To that end, she tells stories of real people – some trapped in the overwork doom loop, others trying to make a difference – with a generous helping of data to bolster her case. (In addition to roughly 100 pages of footnotes, she serves up two appendixes on solutions.) We can balance life and work better, she contends, because it has been done.
Lessons at home and abroad
Schulte has plenty to say about well-known challenges, like the crisis of skyrocketing child-care costs. But she also highlights U.S. workplace pathologies driving inequality and burnout that get less attention. One example is the widespread deployment of unpredictable shift work – a result of companies using an algorithm to decide which employees will work when, on short notice – leaving many low-paid workers unable to plan child care, sort commuting, or even get regular sleep, let alone learn new skills and move up.
While many companies see this as a labor-saving innovation, they force the true cost on an exhausted and perpetually under-skilled workforce that’s constantly in churn, argues Schulte. The one bright spot: In the last few years, some cities have started to crack down, including Los Angeles, San Francisco and Philadelphia, as part of a broader movement to improve pay and conditions for workers.
She also eviscerates the corporate fixation on a “lean” low-wage workforce, which ignores the de facto public subsidies that help workers stay afloat when the paycheck isn’t enough. The companies may save money, she points out, but the taxpayer picks up the tab; one U.S. government estimate, issued in 2020, reported that 70 percent of food stamp and Medicaid recipients work full time.

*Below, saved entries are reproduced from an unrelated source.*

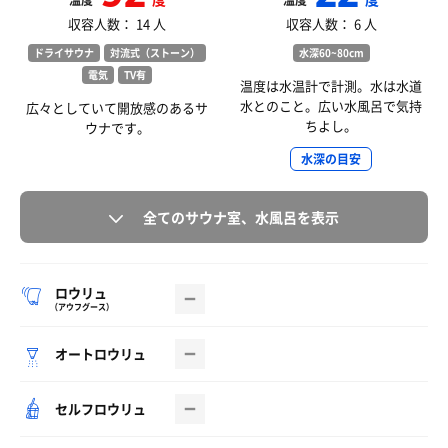
温度
温度
収容人数： 14 人
収容人数： 6 人
ドライサウナ
対流式（ストーン）
水深60~80cm
電気
TV有
温度は水温計で計測。水は水道
水とのこと。広い水風呂で気持
広々としていて開放感のあるサ
ちよし。
ウナです。
水深の目安
全てのサウナ室、水風呂を表示
ロウリュ
（アウフグース）
オートロウリュ
セルフロウリュ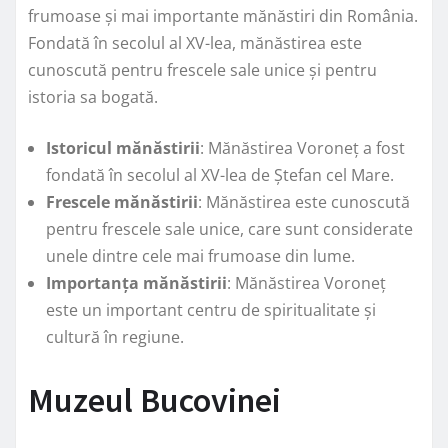
frumoase și mai importante mănăstiri din România.
Fondată în secolul al XV-lea, mănăstirea este
cunoscută pentru frescele sale unice și pentru
istoria sa bogată.
Istoricul mănăstirii
: Mănăstirea Voroneț a fost
fondată în secolul al XV-lea de Ștefan cel Mare.
Frescele mănăstirii
: Mănăstirea este cunoscută
pentru frescele sale unice, care sunt considerate
unele dintre cele mai frumoase din lume.
Importanța mănăstirii
: Mănăstirea Voroneț
este un important centru de spiritualitate și
cultură în regiune.
Muzeul Bucovinei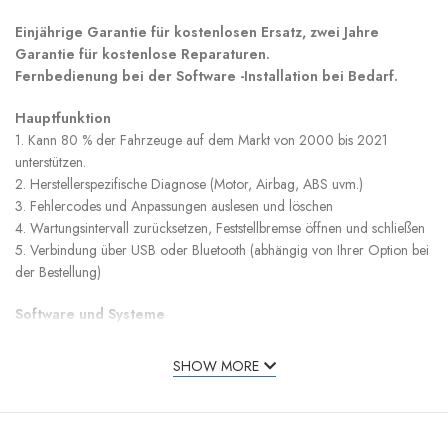
Einjährige Garantie für kostenlosen Ersatz, zwei Jahre
Garantie für kostenlose Reparaturen.
Fernbedienung bei der Software -Installation bei Bedarf.
Hauptfunktion
1. Kann 80 % der Fahrzeuge auf dem Markt von 2000 bis 2021
unterstützen.
2. Herstellerspezifische Diagnose (Motor, Airbag, ABS uvm.)
3. Fehlercodes und Anpassungen auslesen und löschen
4. Wartungsintervall zurücksetzen, Feststellbremse öffnen und schließen
5. Verbindung über USB oder Bluetooth (abhängig von Ihrer Option bei
der Bestellung)
Software und Systeme
1. Das Paket enthält die Softwareversion 2020. Kann einen Download-
Link für die Version 2021 und andere ältere Versionen (2015 bis 2017)
SHOW MORE
bereitstellen.
2. Windows-System erforderlich: Windows 7, Windows 10, Windows
11. Für XP-Systeme kann nur Software der Version 2014R2 installiert
werden.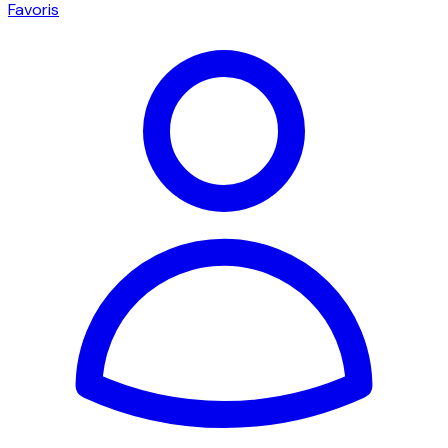
Favoris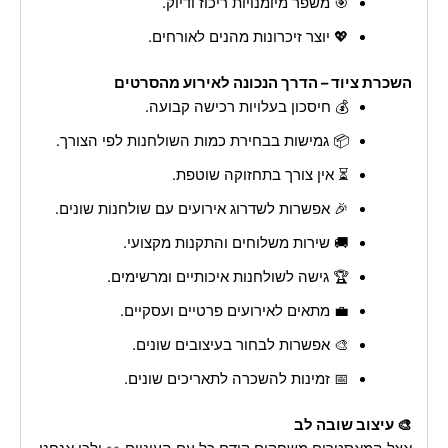
🎯 משפר מיומנויות ריכוז ודיוק.
💖 יוצר זיכרונות מהנים לאורחים.
השכרת ציוד – הדרך הנכונה לאירוע מהסרטים
💰 חיסכון בעלויות רכישה קבועה.
📦 גמישות בבחירת כמות השולחנות לפי הצורך.
⏳ אין צורך בתחזוקה שוטפת.
🎉 אפשרות לשדרוג אירועים עם שולחנות שונים.
🚚 שירות משלוחים והתקנות מקצועי.
🏆 גישה לשולחנות איכותיים ומרשימים.
💼 מתאים לאירועים פרטיים ועסקיים.
🎨 אפשרות לבחור בעיצובים שונים.
📅 זמינות להשכרה לתאריכים שונים.
🎨 עיצוב שובה לב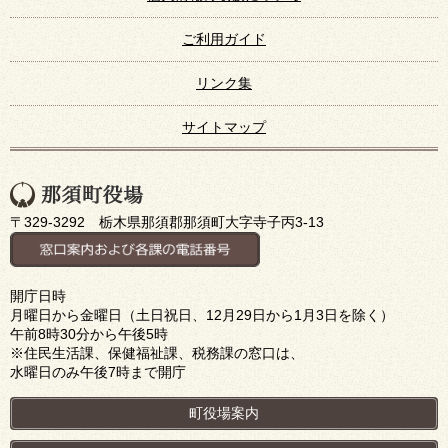
ご利用ガイド
リンク集
サイトマップ
〒329-3292 栃木県那須郡那須町大字寺子丙3-13
開庁日時
月曜日から金曜日（土日祝日、12月29日から1月3日を除く）
午前8時30分から午後5時
※住民生活課、保健福祉課、税務課の窓口は、
水曜日のみ午後7時まで開庁
町役場案内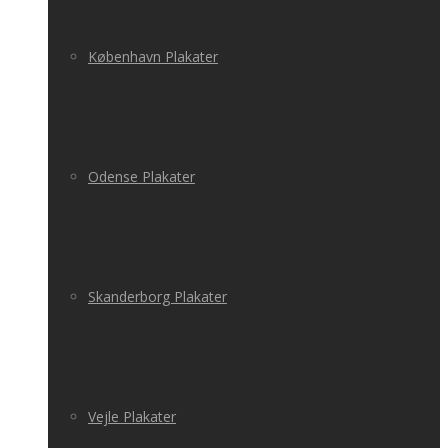
København Plakater
Odense Plakater
Skanderborg Plakater
Vejle Plakater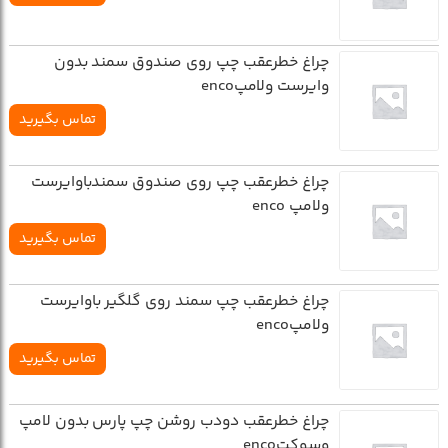
چراغ خطرعقب چپ روي صندوق سمند بدون
وايرست ولامپenco
تماس بگیرید
چراغ خطرعقب چپ روي صندوق سمندباوايرست
ولامپ enco
تماس بگیرید
چراغ خطرعقب چپ سمند روي گلگير باوايرست
ولامپenco
تماس بگیرید
چراغ خطرعقب دودب روشن چپ پارس بدون لامپ
وسوکتenco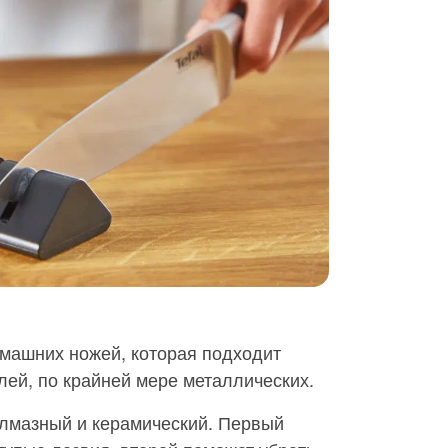
омашних ножей, которая подходит
ей, по крайней мере металлических.
алмазный и керамический. Первый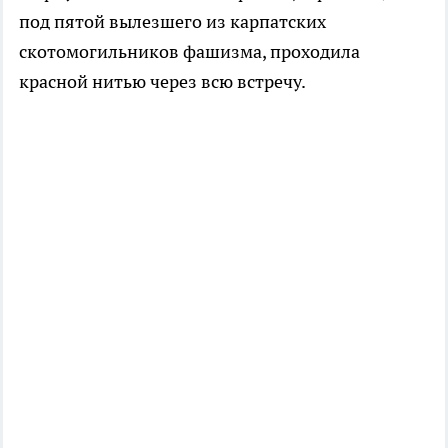
под пятой вылезшего из карпатских
скотомогильников фашизма, проходила
красной нитью через всю встречу.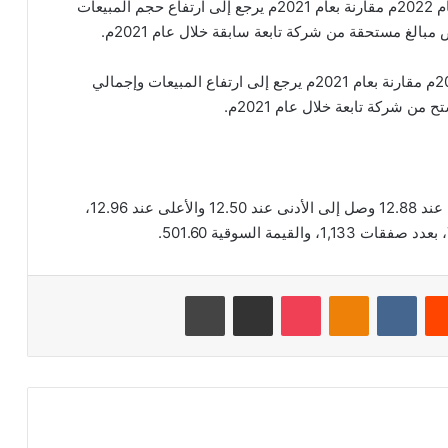
واوضحت الشركة ان سبب تحقيق ربح تشغيلي خلال عام 2022م مقارنة بعام 2021م يرجع إلى ارتفاع حجم المبيعات
وقالت ان سبب انخفاض صافي الخسائر خلال عام 2022م مقارنة بعام 2021م يرجع إلى ارتفاع المبيعات وإجمالي
بلغ اخر سعر للسهم 12.54 ريال سعودي، وكان الافتتاح عند 12.88 وصل إلى الأدنى عند 12.50 والأعلى عند 12.96،
‏Reddit
‏VKontakte
Odnoklassniki
‫Pocket
مشاركة عبر البريد
طباعة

Schulte also shares stories from abroad, not all of which are encouraging. In Japan, a culture of extreme overwork manifests itself through the nation’s high suicide rates, or karoshi (“death by overwork”). While families who lost loved ones have pushed the government and companies to reform lax labor regulations to protect workers, the country’s laws still make it easy for employers to pile on hours without oversight or extra pay.

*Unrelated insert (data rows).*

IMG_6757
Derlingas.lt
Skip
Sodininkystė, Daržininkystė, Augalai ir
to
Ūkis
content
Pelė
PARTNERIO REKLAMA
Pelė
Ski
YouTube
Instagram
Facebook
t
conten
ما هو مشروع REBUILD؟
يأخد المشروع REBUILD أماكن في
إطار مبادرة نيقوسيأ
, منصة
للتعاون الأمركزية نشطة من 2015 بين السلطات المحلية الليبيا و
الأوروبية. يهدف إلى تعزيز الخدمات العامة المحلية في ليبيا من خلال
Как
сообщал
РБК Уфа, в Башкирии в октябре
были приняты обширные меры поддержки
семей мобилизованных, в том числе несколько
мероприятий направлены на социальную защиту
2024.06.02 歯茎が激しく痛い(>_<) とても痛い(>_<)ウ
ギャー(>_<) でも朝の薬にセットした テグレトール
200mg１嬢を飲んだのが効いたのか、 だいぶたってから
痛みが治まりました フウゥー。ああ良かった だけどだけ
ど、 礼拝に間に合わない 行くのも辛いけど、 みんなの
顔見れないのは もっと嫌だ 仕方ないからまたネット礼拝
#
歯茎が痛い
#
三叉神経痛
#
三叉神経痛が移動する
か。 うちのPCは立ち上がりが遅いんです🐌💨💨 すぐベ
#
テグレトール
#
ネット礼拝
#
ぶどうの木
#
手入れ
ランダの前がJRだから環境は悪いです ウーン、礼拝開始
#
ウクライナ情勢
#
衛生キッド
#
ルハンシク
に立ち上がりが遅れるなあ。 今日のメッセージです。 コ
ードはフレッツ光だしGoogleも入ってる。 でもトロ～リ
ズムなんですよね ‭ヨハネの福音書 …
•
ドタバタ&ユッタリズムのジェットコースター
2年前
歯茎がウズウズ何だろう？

More optimistic is her chapter on Iceland, which describes how the city of Reykjavik made one simple change – shaving off four hours from its employees’ workweek and giving them freedom to choose when to use them – with outsize positive effects. Many fathers channeled that extra time into caregiving and other informal work, which in turn let mothers benefit from a more equitable division of labor, which in turn brought more women back into full-time work. Families had more time together, while workers were happier and more productive on the job.
There’s still the very American paradox that hangs over Schulte’s call for action: Many voters who would benefit from these reforms – especially the white working-class – now reject the party touting them. She stays clear of this question but does point out how President Biden’s ambitious Build Back Better legislation – which would have ramped up public investment in child care, boosted caregiver wages, and provided paid family leave for the first time – was killed in 2022 by solid Republican opposition and an assist from Sen. Joe Manchin of West Virginia, a centrist Democrat turned independent from one of the country’s poorest states.
This puzzle lies beyond Schulte’s practical, user-friendly guide and may best be left to the legions of political scientists who’ve been debating this for years. But it’s still there this November, and in elections ahead, as Americans try to get unstuck from overwork.